Question

if $\hat n = a\hat i + b\hat j$ is perpendicular to the vector $\left( {\hat i + \hat j} \right)$. Then the value of $a$ and $b$ may be:
(A) $1, - 1$
(B) $\dfrac{1}{{\sqrt 2 }},\dfrac{1}{{\sqrt 2 }}$
(C) $1,0$
(D) $\dfrac{1}{{\sqrt 2 }}, - \dfrac{1}{{\sqrt 2 }}$

Answer 1

The cap on the $n$ vector signifies that $n$ is a unit vector, hence it has a magnitude equal to 1. Two vectors which are perpendicular must have a dot product equal to zero.

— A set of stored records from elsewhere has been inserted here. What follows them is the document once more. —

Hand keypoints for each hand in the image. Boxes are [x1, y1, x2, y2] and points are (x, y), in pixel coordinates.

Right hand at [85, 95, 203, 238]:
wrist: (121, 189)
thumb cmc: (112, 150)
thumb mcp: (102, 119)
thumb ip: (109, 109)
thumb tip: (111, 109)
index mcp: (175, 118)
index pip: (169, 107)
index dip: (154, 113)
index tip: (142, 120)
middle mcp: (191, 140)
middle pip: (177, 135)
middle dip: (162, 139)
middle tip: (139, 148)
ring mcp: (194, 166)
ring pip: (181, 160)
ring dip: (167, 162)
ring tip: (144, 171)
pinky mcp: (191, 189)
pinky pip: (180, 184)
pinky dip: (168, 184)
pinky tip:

Formula used: In this solution we will be using the following formulae;
$A \cdot B = {A_x}{B_x} + {A_y}{B_y}$ where $A$ and $B$ are vectors, ${A_x}$ is the x component of the vector $A$ while ${A_y}$ is the y component. Similarly for the vector $B$.
$\left| A \right| = \sqrt {A_x^2 + A_y^2}$ where $\left| A \right|$ signifies the magnitude of a vector $A$.

Complete Step-by-Step Solution:
We have a particular vector with unknown components. This vector however is perpendicular to a vector of known components. We are to determine the component of the first vector
It is necessary to note that the first vector $\hat n = a\hat i + b\hat j$ is a unit vector signified by the cap on the $n$. Hence, the magnitude of the vector is equal to 1.
This unit vector is perpendicular to the vector $r = \hat i + \hat j$, the dot product of the two vectors is zero. Hence,
$\hat n \cdot r = \left( {a\hat i + b\hat j} \right) \cdot \left( {\hat i + \hat j} \right) = a + b = 0$
$\Rightarrow a = - b$
Now, recall the unit vector has a magnitude of 1, hence
$\left| {\hat n} \right| = \sqrt {{a^2} + {b^2}} = 1$
$\Rightarrow \sqrt {{a^2} + {{\left( { - a} \right)}^2}} = \sqrt 2 a = 1$
Then by making $a$ subject, we get
$a = \dfrac{1}{{\sqrt 2 }}$
Now since, $a = - b$
Then
$b = - a = - \dfrac{1}{{\sqrt 2 }}$
Hence, the values of a and b may be $\left( {\dfrac{1}{{\sqrt 2 }}, - \dfrac{1}{{\sqrt 2 }}} \right)$

Hence, the correct option is D
Note: For clarity, observe that the values $a = \dfrac{1}{{\sqrt 2 }}$ or $b = - \dfrac{1}{{\sqrt 2 }}$ is peculiar to either of the variables as any of them can take any of the values (based on the calculations), as proven below;
At
$\left| {\hat n} \right| = \sqrt {{a^2} + {b^2}} = 1$ we could say that since $a = - b$ then
$\sqrt {{{\left( { - b} \right)}^2} + {b^2}} = \sqrt 2 b = 1$
Hence, by making $b$ subject of the formula, we get
$b = \dfrac{1}{{\sqrt 2 }}$
And similarly, from $a = - b$, we have
$a = - \dfrac{1}{{\sqrt 2 }}$
Hence, we see that the two variables have switched positions. What is important is that when one takes one value, the other must take the other value.